- **Work order**
Take each line from the entries that holds "tail" and copy it out.

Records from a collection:
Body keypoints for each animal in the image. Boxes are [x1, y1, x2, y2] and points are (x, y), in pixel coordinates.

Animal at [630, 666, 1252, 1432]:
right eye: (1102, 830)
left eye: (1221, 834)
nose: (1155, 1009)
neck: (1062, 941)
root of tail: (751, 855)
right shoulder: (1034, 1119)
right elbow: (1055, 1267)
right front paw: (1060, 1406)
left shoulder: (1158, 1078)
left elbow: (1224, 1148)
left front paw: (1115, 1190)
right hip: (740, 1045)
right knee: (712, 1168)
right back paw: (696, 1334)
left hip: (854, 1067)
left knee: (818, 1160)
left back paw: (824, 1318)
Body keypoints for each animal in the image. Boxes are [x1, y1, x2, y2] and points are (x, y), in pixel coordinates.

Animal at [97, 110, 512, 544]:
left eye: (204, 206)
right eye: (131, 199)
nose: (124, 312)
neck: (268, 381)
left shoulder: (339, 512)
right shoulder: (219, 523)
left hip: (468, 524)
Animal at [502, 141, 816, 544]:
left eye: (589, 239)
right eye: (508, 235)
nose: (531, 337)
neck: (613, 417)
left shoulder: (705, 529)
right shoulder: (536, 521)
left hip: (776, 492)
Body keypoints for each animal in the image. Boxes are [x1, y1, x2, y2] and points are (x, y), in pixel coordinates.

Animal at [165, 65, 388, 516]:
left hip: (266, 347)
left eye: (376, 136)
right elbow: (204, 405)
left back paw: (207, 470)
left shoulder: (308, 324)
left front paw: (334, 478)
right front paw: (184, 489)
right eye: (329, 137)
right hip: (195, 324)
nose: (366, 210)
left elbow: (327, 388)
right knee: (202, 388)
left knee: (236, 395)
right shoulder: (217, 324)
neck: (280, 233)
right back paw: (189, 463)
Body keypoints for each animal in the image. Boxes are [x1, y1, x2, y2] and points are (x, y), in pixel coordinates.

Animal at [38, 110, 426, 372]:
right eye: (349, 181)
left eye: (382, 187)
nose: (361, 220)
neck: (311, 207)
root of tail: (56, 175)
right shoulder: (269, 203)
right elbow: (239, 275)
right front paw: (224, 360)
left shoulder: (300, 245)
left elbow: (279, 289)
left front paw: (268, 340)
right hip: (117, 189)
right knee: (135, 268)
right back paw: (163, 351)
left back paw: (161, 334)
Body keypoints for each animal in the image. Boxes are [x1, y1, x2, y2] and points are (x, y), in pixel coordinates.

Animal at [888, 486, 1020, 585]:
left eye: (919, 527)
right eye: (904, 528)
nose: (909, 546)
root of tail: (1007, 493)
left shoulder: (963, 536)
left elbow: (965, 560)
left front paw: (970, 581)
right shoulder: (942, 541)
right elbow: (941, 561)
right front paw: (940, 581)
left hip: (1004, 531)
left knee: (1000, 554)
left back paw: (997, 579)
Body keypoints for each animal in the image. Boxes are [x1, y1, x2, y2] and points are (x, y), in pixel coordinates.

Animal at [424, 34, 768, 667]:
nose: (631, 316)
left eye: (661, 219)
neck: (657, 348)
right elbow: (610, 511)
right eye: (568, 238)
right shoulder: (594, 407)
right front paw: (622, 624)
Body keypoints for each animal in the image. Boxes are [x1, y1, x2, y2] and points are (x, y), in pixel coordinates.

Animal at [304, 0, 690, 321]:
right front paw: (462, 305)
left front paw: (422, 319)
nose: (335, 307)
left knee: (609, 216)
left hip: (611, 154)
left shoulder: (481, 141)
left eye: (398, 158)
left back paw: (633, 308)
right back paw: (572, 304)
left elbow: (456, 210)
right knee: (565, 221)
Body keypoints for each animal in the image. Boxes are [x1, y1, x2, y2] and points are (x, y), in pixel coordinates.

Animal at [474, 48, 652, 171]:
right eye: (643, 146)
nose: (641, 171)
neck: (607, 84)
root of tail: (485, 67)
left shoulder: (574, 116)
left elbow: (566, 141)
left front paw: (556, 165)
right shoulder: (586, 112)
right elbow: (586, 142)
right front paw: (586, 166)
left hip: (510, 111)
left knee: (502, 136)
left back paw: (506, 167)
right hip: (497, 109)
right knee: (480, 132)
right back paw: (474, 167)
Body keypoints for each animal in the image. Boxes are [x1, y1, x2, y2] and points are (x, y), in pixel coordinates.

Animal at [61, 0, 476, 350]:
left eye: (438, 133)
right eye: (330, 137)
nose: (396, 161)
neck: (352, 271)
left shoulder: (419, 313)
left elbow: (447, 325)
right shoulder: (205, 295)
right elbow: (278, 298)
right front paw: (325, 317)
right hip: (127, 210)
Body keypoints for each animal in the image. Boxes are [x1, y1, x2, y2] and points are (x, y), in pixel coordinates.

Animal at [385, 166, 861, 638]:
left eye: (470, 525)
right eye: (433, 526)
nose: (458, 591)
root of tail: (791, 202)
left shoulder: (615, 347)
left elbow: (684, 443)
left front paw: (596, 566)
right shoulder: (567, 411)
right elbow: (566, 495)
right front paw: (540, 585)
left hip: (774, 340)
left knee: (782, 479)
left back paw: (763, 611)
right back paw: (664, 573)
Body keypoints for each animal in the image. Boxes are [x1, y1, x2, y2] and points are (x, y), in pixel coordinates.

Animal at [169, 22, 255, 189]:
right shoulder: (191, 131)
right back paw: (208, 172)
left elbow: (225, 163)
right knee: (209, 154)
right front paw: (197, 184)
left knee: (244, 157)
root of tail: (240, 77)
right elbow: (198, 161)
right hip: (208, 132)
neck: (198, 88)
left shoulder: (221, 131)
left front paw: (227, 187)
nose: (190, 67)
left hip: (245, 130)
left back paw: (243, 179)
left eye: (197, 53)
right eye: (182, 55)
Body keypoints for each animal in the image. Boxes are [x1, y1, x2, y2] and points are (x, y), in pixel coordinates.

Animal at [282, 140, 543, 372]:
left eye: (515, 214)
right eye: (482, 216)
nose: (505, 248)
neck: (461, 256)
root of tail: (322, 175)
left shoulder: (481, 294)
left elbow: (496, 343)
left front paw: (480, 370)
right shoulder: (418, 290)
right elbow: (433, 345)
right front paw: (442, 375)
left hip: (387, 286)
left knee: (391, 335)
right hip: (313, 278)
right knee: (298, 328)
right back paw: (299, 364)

- **Problem solution**
root of tail: (751, 855)
root of tail: (56, 175)
root of tail: (1007, 493)
root of tail: (485, 67)
root of tail: (791, 202)
root of tail: (240, 77)
root of tail: (322, 175)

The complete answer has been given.